What is expected
Write every line below out again exactly, images omitted.

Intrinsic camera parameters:
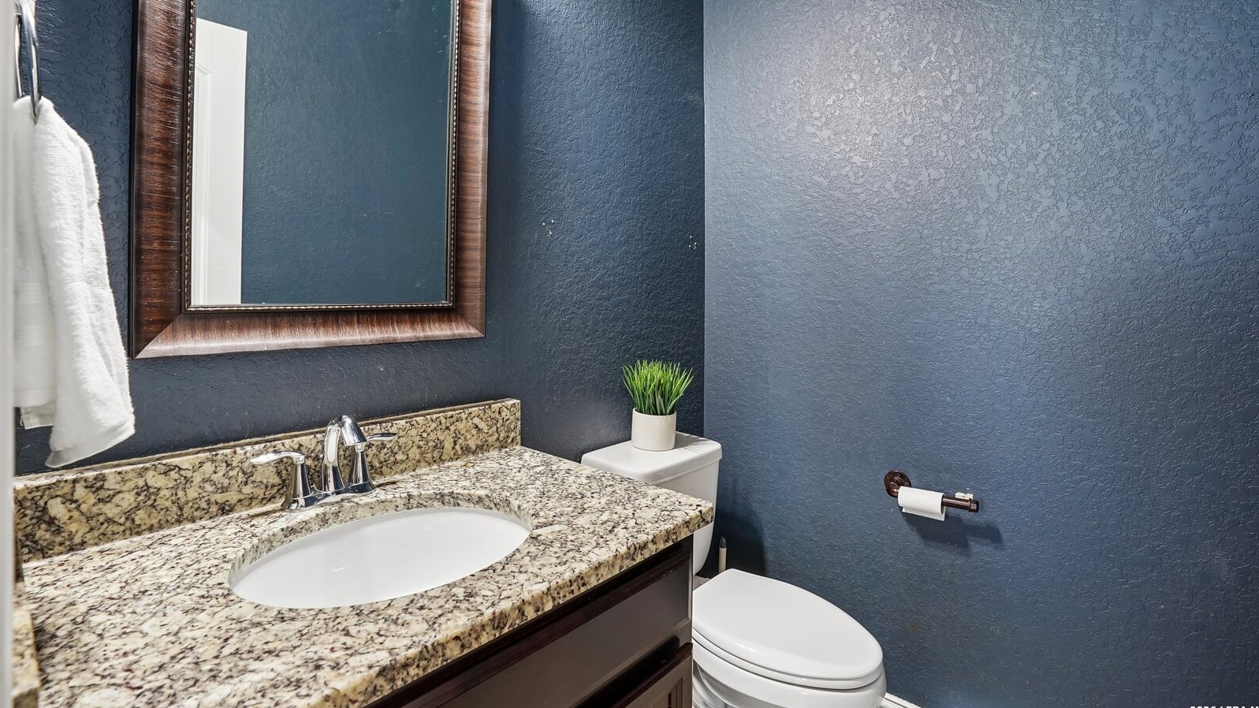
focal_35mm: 17
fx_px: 567
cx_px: 635
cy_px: 291
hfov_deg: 95.9
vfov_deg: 63.5
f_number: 8
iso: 400
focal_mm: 16
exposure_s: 1/1.25
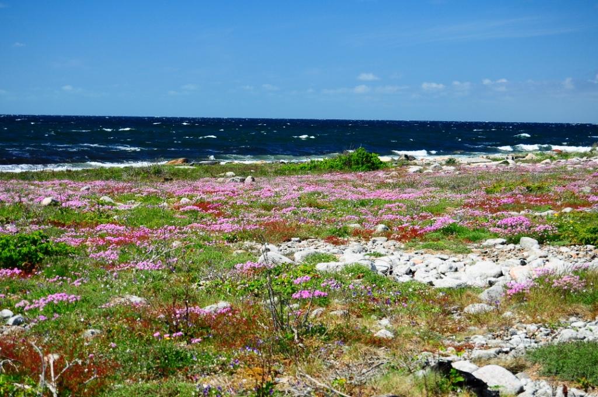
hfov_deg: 24.6
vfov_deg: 16.5
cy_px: 198
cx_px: 299
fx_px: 1369
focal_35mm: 82
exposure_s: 1/200
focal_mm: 55
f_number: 6.3
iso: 200
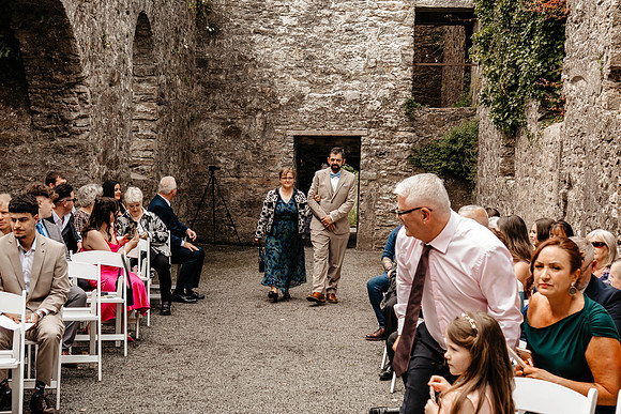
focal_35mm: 56
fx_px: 973
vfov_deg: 24.0
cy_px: 206
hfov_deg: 35.4
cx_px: 296
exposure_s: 1/320
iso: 800
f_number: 5.6
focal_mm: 35
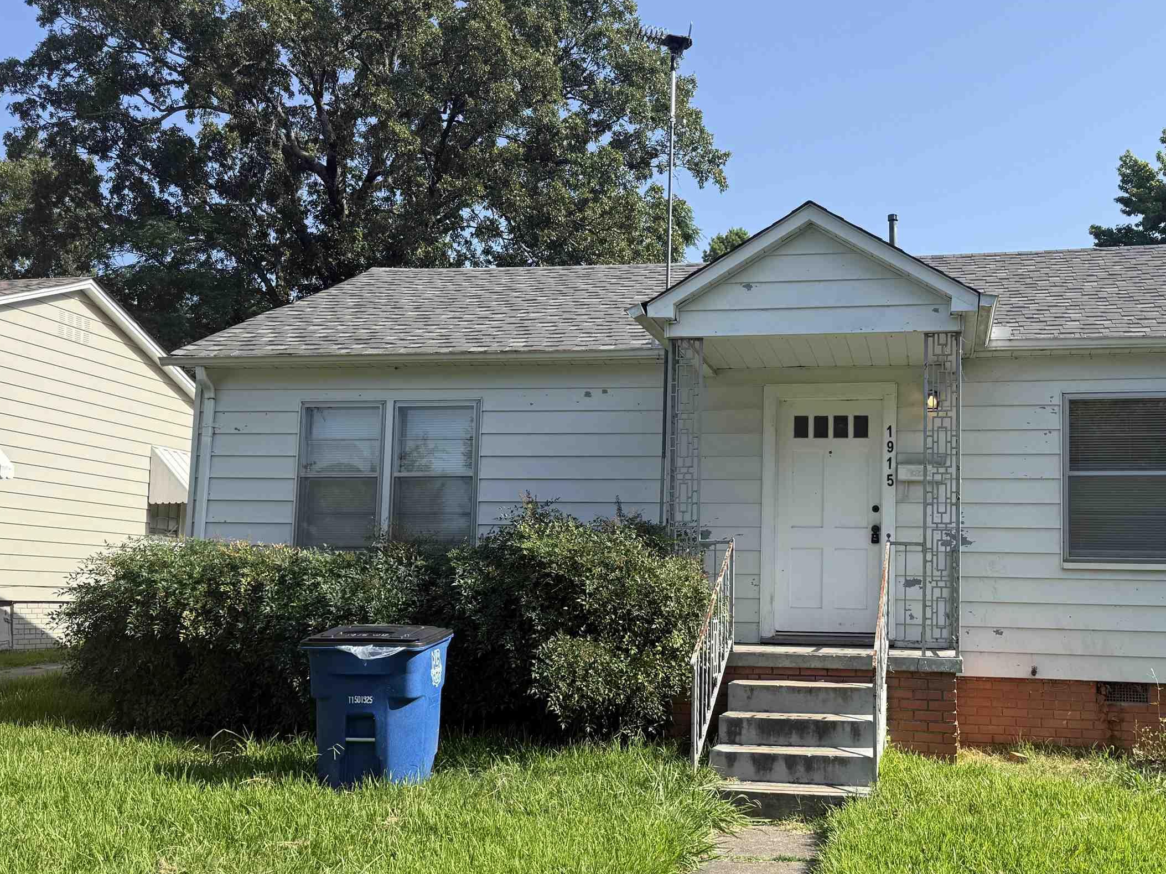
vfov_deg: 40.6
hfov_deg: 52.0
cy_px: 498
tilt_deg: +6.0
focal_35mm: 35
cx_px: 735
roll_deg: -0.6
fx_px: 1179
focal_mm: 6.76
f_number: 1.78
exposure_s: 1/2299
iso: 80
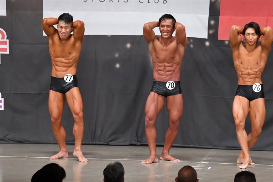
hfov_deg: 9.5
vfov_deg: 6.3
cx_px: 136
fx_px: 1645
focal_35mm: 217
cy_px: 91
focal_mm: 145
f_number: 5.6
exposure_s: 1/400
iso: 6400
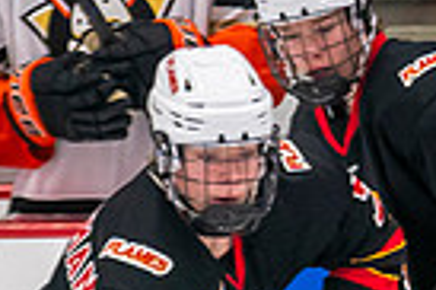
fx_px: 17637
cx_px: 670
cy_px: 441
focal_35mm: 1458
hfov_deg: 1.4
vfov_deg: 0.9
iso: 1600
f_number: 2.8
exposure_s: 1/640
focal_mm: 200
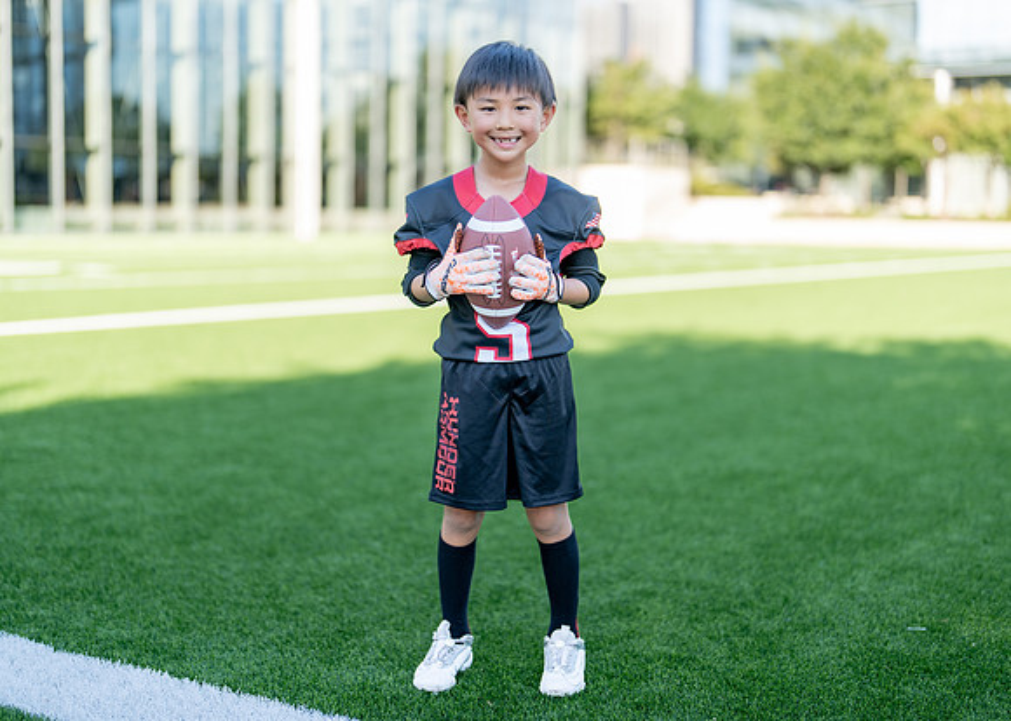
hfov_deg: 36.2
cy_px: 354
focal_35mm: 54
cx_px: 495
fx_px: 1549
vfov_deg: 26.2
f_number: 1.2
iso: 100
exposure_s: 1/1250
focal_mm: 50
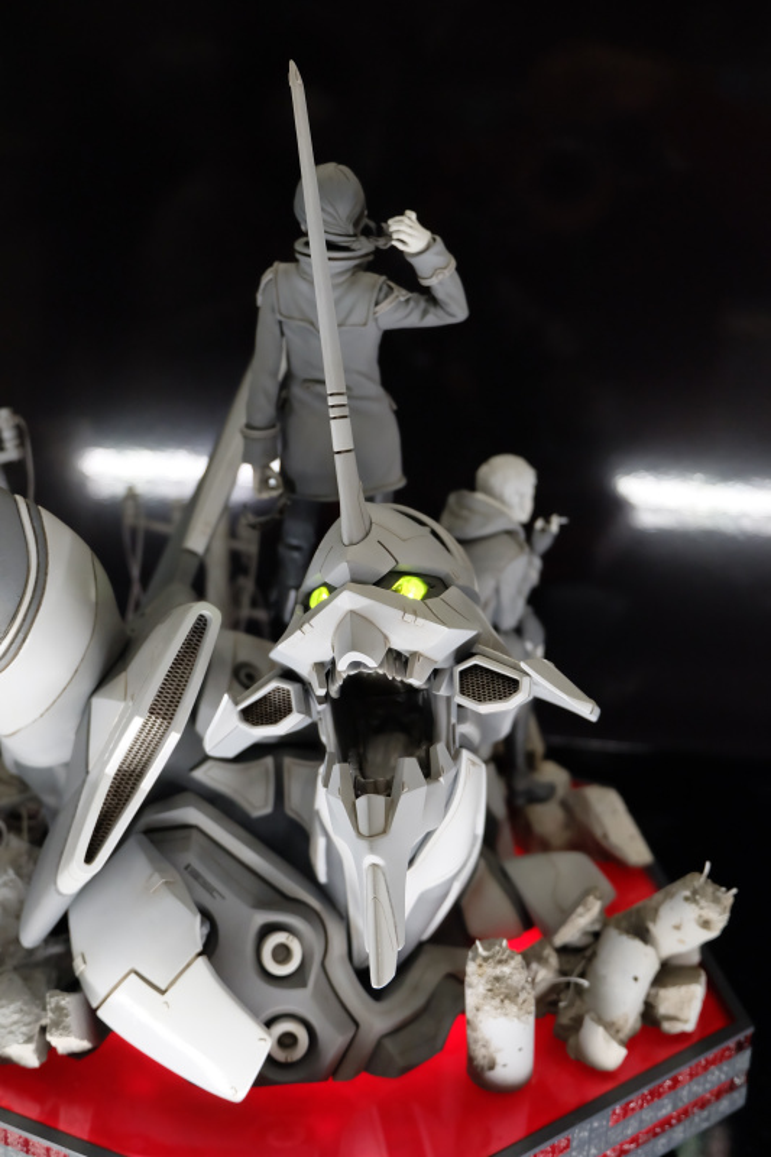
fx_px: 1157
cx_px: 386
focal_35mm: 36
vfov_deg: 53.1
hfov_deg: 36.9
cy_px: 578
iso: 2500
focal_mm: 24.3
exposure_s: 1/125
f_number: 4.2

Solution for this task
focal_35mm: 17
fx_px: 567
cx_px: 635
cy_px: 291
hfov_deg: 95.9
vfov_deg: 63.5
f_number: 8
iso: 400
focal_mm: 16
exposure_s: 1/1.25
hfov_deg: 24.6
vfov_deg: 16.5
cy_px: 198
cx_px: 299
fx_px: 1369
focal_35mm: 82
exposure_s: 1/200
focal_mm: 55
f_number: 6.3
iso: 200
focal_35mm: 56
fx_px: 973
vfov_deg: 24.0
cy_px: 206
hfov_deg: 35.4
cx_px: 296
exposure_s: 1/320
iso: 800
f_number: 5.6
focal_mm: 35
vfov_deg: 40.6
hfov_deg: 52.0
cy_px: 498
tilt_deg: +6.0
focal_35mm: 35
cx_px: 735
roll_deg: -0.6
fx_px: 1179
focal_mm: 6.76
f_number: 1.78
exposure_s: 1/2299
iso: 80
hfov_deg: 9.5
vfov_deg: 6.3
cx_px: 136
fx_px: 1645
focal_35mm: 217
cy_px: 91
focal_mm: 145
f_number: 5.6
exposure_s: 1/400
iso: 6400
fx_px: 17637
cx_px: 670
cy_px: 441
focal_35mm: 1458
hfov_deg: 1.4
vfov_deg: 0.9
iso: 1600
f_number: 2.8
exposure_s: 1/640
focal_mm: 200
hfov_deg: 36.2
cy_px: 354
focal_35mm: 54
cx_px: 495
fx_px: 1549
vfov_deg: 26.2
f_number: 1.2
iso: 100
exposure_s: 1/1250
focal_mm: 50
fx_px: 1157
cx_px: 386
focal_35mm: 36
vfov_deg: 53.1
hfov_deg: 36.9
cy_px: 578
iso: 2500
focal_mm: 24.3
exposure_s: 1/125
f_number: 4.2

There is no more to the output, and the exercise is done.